Rather, I see a much bigger problem in Apple's active encouragement of throwaway culture. To a point, this is the core underpinning of the consumer electronics segment, where ever faster and slicker devices drive customers to continually upgrade to the new, new thing and toss the old version onto the scrap heap. But Apple has made some egregiously bad choices that are text-book cases of how to needlessly encourage customers to buy more when upgrading the same should be fine.

Witness iPod batteries. Apple essentially owns the music player market with its ubiquitous iPod player, with a marketshare north of 70 percent. For some reason, Apple has decided to lock batteries into iPods in ways that make them difficult to replace. Yes, you can crack the case. But it's a far harder than swapping out battery units on other music devices. There is a similar situation with the iPhone. Once your battery is toast, you are out of luck.

Sure, you can pay $50 to $80 to get your iPod or iPhone battery changed -- even though the actual unit cost of the replacement battery is probably less than $5. But that extra cost encourages people to spend another hundred bucks more and buy, buy, buy a new, improved system with more memory and a longer battery life.

So if Apple wants to stay the most innovative consumer devices company on earth, it truly needs to think different. Really, really different. Figure out a way to make devices that have longer lifespans. Start by making the batteries easy to replace. But then take it a step further by making the components of the device increasingly modular and easy to swap out.

For example, if you settle on a standardized iPod chassis, then perhaps I could come in once every two years and buy a new flash memory drive with more capacity that can be easily snapped into the unit in place of the last one. Or maybe you could build a modular display system that might let me unsnap a dimmer, older display and replace it with a newer one.

I realize this is a massive engineering challenge. Component companies do not standardize form factors for most of their products. Apple has also used innovative ways to engineer more and more components into a smaller and smaller space, making it harder to support modular replacement batteries, memory or other things. Then again, a number of other handheld device companies have done a fine job at least with the batteries. Apple's chief smartphone competitor, Blackberry (RIMM), seems to have no problem building devices with easy to remove batteries.

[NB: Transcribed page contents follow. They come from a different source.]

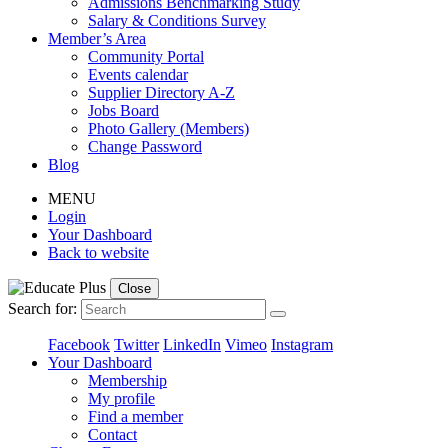
Admissions Benchmarking Study
Salary & Conditions Survey
Member’s Area
Community Portal
Events calendar
Supplier Directory A-Z
Jobs Board
Photo Gallery (Members)
Change Password
Blog
MENU
Login
Your Dashboard
Back to website
Close
Search for:
Facebook
Twitter
LinkedIn
Vimeo
Instagram
Your Dashboard
Membership
My profile
Find a member
Contact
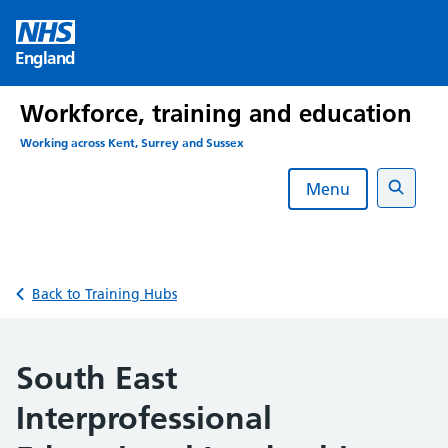
Skip
to
England
content
Workforce, training and education
Working across Kent, Surrey and Sussex
Menu
Search
Back to Training Hubs
South East
Interprofessional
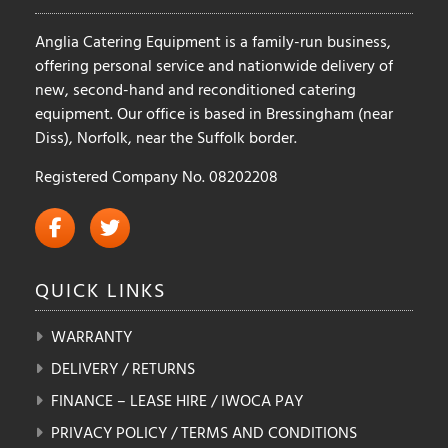
product
Anglia Catering Equipment is a family-run business,
page
offering personal service and nationwide delivery of
new, second-hand and reconditioned catering
equipment. Our office is based in Bressingham (near
Diss), Norfolk, near the Suffolk border.
Registered Company No. 08202208
QUICK
LINKS
WARRANTY
DELIVERY / RETURNS
FINANCE – LEASE HIRE / IWOCA PAY
PRIVACY POLICY / TERMS AND CONDITIONS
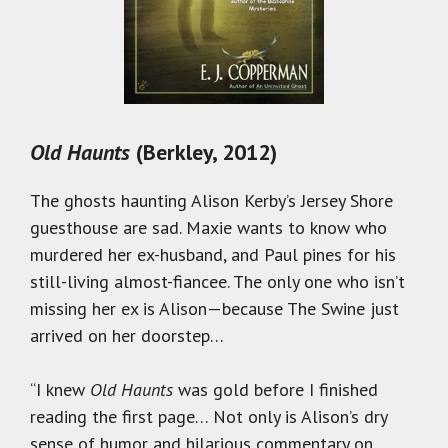
Old Haunts
(Berkley, 2012)
The ghosts haunting Alison Kerby’s Jersey Shore
guesthouse are sad. Maxie wants to know who
murdered her ex-husband, and Paul pines for his
still-living almost-fiancee. The only one who isn’t
missing her ex is Alison—because The Swine just
arrived on her doorstep…
“I knew
Old Haunts
was gold before I finished
reading the first page… Not only is Alison’s dry
sense of humor and hilarious commentary on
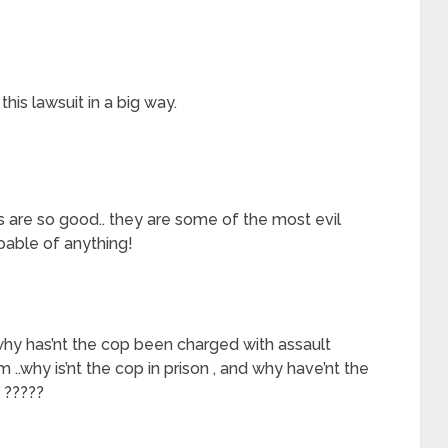
his lawsuit in a big way.
 are so good.. they are some of the most evil
pable of anything!
why has’nt the cop been charged with assault
 ..why is’nt the cop in prison , and why have’nt the
 ?????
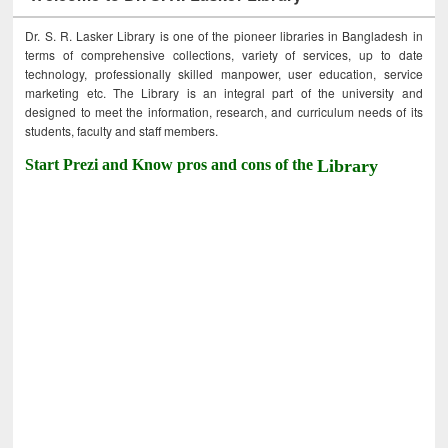
Dr. S. R. Lasker Library is one of the pioneer libraries in Bangladesh in
terms of comprehensive collections, variety of services, up to date
technology, professionally skilled manpower, user education, service
marketing etc. The Library is an integral part of the university and
designed to meet the information, research, and curriculum needs of its
students, faculty and staff members.
Start Prezi and Know pros and cons of the
Library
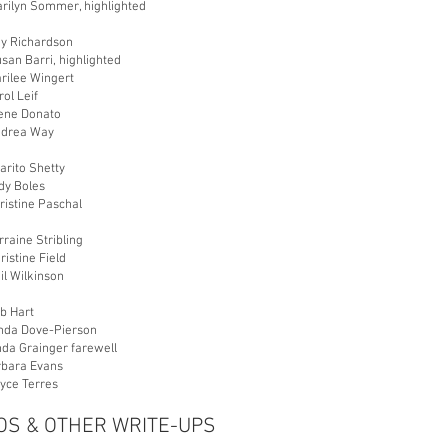
arilyn Sommer, highlighted
ky Richardson
san Barri, highlighted
rilee Wingert
rol Leif
lene Donato
ndrea Way
arito Shetty
dy Boles
ristine Paschal
rraine Stribling
ristine Field
il Wilkinson
b Hart
inda Dove-Pierson
nda Grainger farewell
rbara Evans
oyce Terres
S & OTHER WRITE-UPS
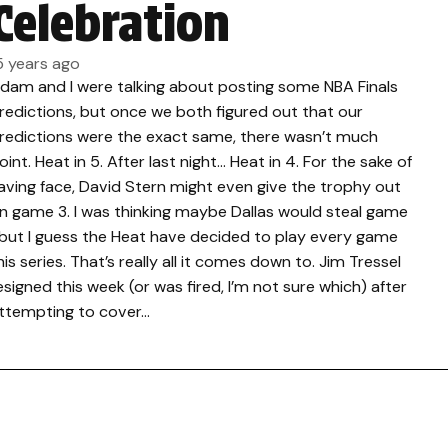
Celebration
5 years ago
dam and I were talking about posting some NBA Finals
redictions, but once we both figured out that our
redictions were the exact same, there wasn’t much
oint. Heat in 5. After last night… Heat in 4. For the sake of
aving face, David Stern might even give the trophy out
n game 3. I was thinking maybe Dallas would steal game
 but I guess the Heat have decided to play every game
his series. That’s really all it comes down to. Jim Tressel
esigned this week (or was fired, I’m not sure which) after
ttempting to cover…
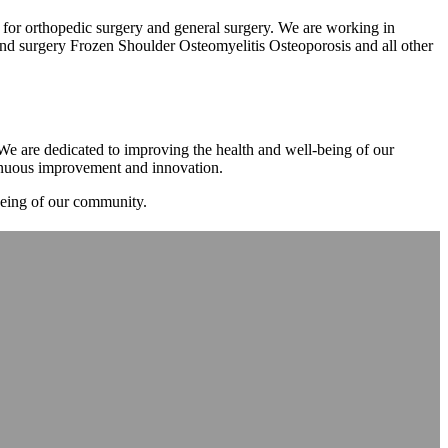
m for orthopedic surgery and general surgery. We are working in
d surgery Frozen Shoulder Osteomyelitis Osteoporosis and all other
. We are dedicated to improving the health and well-being of our
tinuous improvement and innovation.
-being of our community.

Whatever the case and whatever the obstacles, this is a great opportunity for Apple to show its true colors. Rather than play along with the current status quo and engage in the same old meaningless debate, Apple should set a new paradigm and possibly create an entirely new industry standard for sustainable device construction. We could even set a target. Apple should aim to increase the average lifespan of its iPhones and iPods by 25 percent. Now that would really be a greener Apple.